図１では、マスタコンピュータ１０１は、複数の入力および出力デバイス１０３と、メモリ１０５とを含む、マルチプロセッサコンピュータである。入力および出力デバイス１０３は、ユーザから入力データを受信するか、またはユーザに出力データを提供するための任意のデバイスを含んでもよい。入力デバイスとして、例えば、ユーザからの入力を受信するためのキーボード、マイクロホン、スキャナ、またはポインティングデバイスが挙げられる。次いで、出力デバイスとして、ディスプレイモニタ、スピーカ、プリンタ、または触覚フィードバックデバイスが挙げられる。これらのデバイスおよびそれらの接続は、当技術分野において周知であるので、ここでは詳細に考察しない。 In FIG. 1, the master computer 101 is a multiprocessor computer that includes a plurality of input and output devices 103 and a memory 105. Input and output device 103 may include any device for receiving input data from a user or providing output data to a user. Examples of the input device include a keyboard, a microphone, a scanner, and a pointing device for receiving input from a user. The output device can then include a display monitor, speaker, printer, or haptic feedback device. These devices and their connections are well known in the art and will not be discussed in detail here.

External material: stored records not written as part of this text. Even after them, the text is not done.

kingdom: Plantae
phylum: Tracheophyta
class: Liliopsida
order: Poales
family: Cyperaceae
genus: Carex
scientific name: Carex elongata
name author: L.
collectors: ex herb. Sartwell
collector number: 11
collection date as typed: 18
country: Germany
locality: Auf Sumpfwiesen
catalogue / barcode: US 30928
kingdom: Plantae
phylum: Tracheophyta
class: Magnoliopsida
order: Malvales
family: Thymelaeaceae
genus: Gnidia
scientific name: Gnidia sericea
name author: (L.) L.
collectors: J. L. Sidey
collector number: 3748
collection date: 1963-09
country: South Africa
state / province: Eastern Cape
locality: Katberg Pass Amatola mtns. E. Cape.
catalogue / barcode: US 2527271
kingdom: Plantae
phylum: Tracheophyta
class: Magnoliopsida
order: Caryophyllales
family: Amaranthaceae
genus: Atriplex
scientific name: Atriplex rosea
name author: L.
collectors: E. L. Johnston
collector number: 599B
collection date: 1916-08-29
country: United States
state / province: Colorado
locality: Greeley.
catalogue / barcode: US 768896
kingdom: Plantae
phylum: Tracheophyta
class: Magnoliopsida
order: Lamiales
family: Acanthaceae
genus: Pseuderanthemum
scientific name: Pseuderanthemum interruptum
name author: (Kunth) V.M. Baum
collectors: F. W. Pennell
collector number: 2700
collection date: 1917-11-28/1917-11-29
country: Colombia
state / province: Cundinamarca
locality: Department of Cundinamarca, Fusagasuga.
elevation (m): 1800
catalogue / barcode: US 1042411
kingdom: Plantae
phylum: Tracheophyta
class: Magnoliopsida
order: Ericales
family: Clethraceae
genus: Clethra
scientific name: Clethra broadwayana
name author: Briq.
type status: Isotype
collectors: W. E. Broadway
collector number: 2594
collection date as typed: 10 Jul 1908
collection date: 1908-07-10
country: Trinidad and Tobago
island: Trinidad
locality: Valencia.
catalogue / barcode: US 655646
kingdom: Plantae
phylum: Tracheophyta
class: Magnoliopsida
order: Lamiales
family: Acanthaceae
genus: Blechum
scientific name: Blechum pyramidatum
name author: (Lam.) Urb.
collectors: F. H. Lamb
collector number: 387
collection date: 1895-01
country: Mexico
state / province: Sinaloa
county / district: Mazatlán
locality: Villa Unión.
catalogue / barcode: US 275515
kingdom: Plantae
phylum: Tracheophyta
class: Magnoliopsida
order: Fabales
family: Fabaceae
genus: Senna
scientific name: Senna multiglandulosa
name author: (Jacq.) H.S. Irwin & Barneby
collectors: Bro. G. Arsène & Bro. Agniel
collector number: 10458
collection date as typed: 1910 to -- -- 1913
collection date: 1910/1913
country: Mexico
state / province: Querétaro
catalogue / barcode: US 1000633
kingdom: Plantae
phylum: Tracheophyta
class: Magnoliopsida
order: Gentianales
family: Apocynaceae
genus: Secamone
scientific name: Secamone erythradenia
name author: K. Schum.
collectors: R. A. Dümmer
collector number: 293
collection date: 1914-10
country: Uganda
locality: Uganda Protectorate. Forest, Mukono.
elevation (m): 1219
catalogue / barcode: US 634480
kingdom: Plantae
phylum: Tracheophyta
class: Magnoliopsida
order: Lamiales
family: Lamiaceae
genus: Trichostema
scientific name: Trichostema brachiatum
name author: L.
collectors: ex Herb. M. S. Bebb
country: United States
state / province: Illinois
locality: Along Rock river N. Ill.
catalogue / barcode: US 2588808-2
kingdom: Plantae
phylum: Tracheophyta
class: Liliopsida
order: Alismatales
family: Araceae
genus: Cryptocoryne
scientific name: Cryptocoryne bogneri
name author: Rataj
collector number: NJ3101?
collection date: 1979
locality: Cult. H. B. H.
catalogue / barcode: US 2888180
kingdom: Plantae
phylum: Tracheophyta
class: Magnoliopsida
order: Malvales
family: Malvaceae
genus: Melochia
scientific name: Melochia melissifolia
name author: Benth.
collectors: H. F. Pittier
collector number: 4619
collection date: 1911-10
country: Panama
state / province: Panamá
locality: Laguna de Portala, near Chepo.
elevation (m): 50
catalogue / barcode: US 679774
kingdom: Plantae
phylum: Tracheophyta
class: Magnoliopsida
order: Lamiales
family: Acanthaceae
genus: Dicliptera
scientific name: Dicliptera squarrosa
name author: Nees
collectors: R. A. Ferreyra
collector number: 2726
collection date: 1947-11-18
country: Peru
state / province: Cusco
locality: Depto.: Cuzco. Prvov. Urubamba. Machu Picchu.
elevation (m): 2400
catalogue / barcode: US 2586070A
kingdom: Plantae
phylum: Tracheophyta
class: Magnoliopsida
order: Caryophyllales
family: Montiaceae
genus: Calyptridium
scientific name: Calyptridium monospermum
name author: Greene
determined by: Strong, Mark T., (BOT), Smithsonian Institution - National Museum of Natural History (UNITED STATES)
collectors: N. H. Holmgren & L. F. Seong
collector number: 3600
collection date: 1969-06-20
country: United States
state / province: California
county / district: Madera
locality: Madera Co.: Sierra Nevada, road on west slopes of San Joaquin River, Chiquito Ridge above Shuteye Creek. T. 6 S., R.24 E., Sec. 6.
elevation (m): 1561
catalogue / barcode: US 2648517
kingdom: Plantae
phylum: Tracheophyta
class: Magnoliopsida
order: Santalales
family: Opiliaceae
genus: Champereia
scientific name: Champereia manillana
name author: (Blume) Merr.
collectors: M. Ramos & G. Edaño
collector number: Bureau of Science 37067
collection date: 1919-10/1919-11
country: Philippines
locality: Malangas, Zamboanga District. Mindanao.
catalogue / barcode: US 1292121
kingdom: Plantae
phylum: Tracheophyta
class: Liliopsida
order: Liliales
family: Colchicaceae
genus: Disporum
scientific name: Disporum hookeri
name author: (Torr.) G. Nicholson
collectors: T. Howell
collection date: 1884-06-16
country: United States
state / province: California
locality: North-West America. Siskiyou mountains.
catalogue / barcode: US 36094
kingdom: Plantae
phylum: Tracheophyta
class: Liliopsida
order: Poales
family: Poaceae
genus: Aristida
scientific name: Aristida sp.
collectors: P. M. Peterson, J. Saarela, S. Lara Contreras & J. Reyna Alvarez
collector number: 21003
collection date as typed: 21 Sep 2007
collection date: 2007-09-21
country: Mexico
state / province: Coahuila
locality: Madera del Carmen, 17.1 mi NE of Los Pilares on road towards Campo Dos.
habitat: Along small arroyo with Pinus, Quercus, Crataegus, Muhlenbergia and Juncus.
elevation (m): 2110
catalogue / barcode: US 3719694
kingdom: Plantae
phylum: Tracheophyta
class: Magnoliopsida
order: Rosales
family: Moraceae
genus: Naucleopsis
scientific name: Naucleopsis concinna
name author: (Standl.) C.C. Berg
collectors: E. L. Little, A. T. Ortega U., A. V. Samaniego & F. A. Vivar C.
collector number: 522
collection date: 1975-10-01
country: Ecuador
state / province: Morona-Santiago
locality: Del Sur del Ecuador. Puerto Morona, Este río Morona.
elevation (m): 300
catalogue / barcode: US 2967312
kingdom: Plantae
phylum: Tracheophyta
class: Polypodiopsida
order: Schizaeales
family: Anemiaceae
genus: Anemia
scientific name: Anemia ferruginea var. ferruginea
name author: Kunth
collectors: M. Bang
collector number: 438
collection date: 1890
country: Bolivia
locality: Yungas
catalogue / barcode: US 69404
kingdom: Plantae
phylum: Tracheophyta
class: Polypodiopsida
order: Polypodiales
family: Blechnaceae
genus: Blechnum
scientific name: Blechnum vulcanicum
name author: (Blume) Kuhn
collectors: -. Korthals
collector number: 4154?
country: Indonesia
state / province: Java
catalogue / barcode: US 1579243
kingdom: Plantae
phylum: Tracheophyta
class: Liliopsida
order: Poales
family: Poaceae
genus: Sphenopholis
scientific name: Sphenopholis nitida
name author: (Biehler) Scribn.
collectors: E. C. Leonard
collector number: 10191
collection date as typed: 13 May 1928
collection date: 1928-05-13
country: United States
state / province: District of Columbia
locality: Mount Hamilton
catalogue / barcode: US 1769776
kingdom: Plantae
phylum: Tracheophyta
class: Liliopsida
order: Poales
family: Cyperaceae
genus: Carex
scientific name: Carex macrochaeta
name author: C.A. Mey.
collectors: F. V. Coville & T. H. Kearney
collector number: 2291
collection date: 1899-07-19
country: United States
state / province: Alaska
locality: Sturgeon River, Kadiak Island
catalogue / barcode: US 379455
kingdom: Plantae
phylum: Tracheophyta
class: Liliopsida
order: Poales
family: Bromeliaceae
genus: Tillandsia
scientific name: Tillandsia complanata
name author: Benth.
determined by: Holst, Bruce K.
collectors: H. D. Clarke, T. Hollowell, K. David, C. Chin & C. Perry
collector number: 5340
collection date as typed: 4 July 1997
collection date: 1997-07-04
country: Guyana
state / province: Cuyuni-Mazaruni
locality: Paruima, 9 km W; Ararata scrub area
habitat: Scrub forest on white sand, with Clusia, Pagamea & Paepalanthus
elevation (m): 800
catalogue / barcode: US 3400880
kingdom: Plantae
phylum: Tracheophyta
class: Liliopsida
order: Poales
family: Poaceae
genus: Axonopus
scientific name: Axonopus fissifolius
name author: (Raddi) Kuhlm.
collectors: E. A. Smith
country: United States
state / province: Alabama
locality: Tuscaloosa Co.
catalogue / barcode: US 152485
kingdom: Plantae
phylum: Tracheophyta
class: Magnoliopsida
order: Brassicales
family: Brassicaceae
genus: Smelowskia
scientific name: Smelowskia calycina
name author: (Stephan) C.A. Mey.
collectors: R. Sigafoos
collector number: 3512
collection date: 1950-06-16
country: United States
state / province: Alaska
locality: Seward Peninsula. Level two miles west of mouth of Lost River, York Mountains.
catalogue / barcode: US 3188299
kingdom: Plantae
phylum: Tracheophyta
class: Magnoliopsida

同様に、メモリ１０５は、マスタコンピュータ１０１によってアクセス可能なコンピュータ可読媒体の任意の組み合わせを使用して実装されてもよい。コンピュータ可読媒体として、例えば、読み書きメモリ（ＲＡＭ）、読み出し専用メモリ（ＲＯＭ）、電子的消去およびプログラムが可能な読み出し専用メモリ（ＥＥＰＲＯＭ）、またはフラッシュメモリマイクロ回路デバイス等のマイクロ回路メモリデバイス、ＣＤ−ＲＯＭディスク、デジタルビデオディスク（ＤＶＤ）、または他の光学記憶デバイスが挙げられる。また、コンピュータ可読媒体として、磁気カセット、磁気テープ、磁気ディスク、または他の磁気記憶デバイス、穿孔媒体、ホログラフィック記憶デバイス、あるいは、所望の情報を記憶するために使用することができる任意の他の媒体が挙げられる。 Similarly, memory 105 may be implemented using any combination of computer readable media accessible by master computer 101. Computer readable media include, for example, read / write memory (RAM), read only memory (ROM), read only memory (EEPROM) capable of electronic erasure and programming, or microcircuit memory devices such as flash memory microcircuit devices, CD- A ROM disk, a digital video disk (DVD), or other optical storage device. Also, as a computer readable medium, a magnetic cassette, magnetic tape, magnetic disk, or other magnetic storage device, perforated medium, holographic storage device, or any other that can be used to store desired information Medium.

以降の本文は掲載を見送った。